Reflecting on this complexity boundary in genetic evolution I was wondering what cognitive evolution’s complexity boundary might be in humans. As basis I will assume that:

1) cognitive evolution in humans is taking place on the level of beliefs (a brief summary can be found in my paper on friendly AI theory)

2) beliefs are stored in the neural structure of the brain

3) the informational complexity of the neural structure of the brain that stores beliefs is equal to cognitive evolution’s complexity boundary in humans

Being a friend of Google I quickly came across this interesting estimate of the informational storage capacity of the human brain:

“The human brain contains about 50 billion to 200 billion neurons (nobody knows how many for sure), each of which interfaces with 1,000 to 100,000 other neurons through 100 trillion (10 14) to 10 quadrillion (10 16) synaptic junctions. Each synapse possesses a variable firing threshold which is reduced as the neuron is repeatedly activated.
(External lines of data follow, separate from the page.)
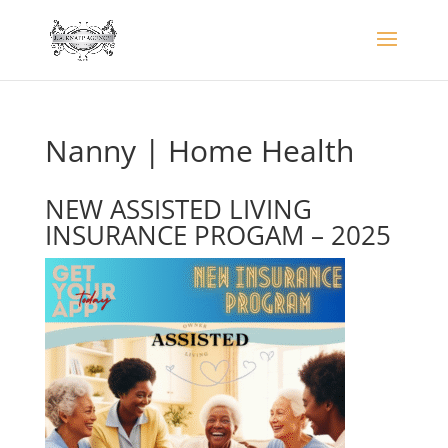
Nanny | Home Health
NEW ASSISTED LIVING
INSURANCE PROGAM – 2025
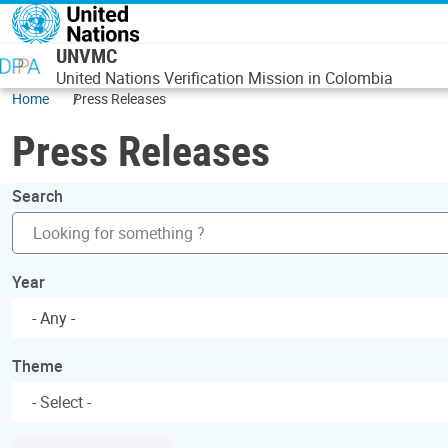
Skip to main content
UNVMC
United Nations Verification Mission in Colombia
Home
Press Releases
Press Releases
Search
Year
- Any -
Theme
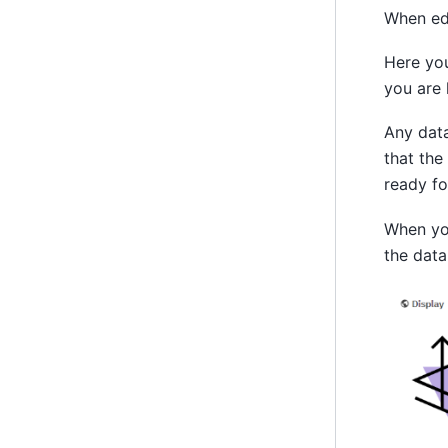
When edi
Here you
you are 
Any data
that the
ready fo
When you
the data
If we assume that the firing threshold at each synapse can assume 256 distinguishable levels, and if we suppose that there are 20,000 shared synapses per neuron (10,000 per neuron), then the total information storage capacity of the synapses in the cortex would be of the order of 500 to 1,000 terabytes.”

Staying on the safe side I will assume that this estimate is off by two orders of magnitude and that only one percent of the human brain is actually involved in storing beliefs. As a result I estimate that human cognitive evolution on the level of beliefs is bound by a complexity of no less than 100 gigabytes or at least 4’096 times higher than that of genetic evolution.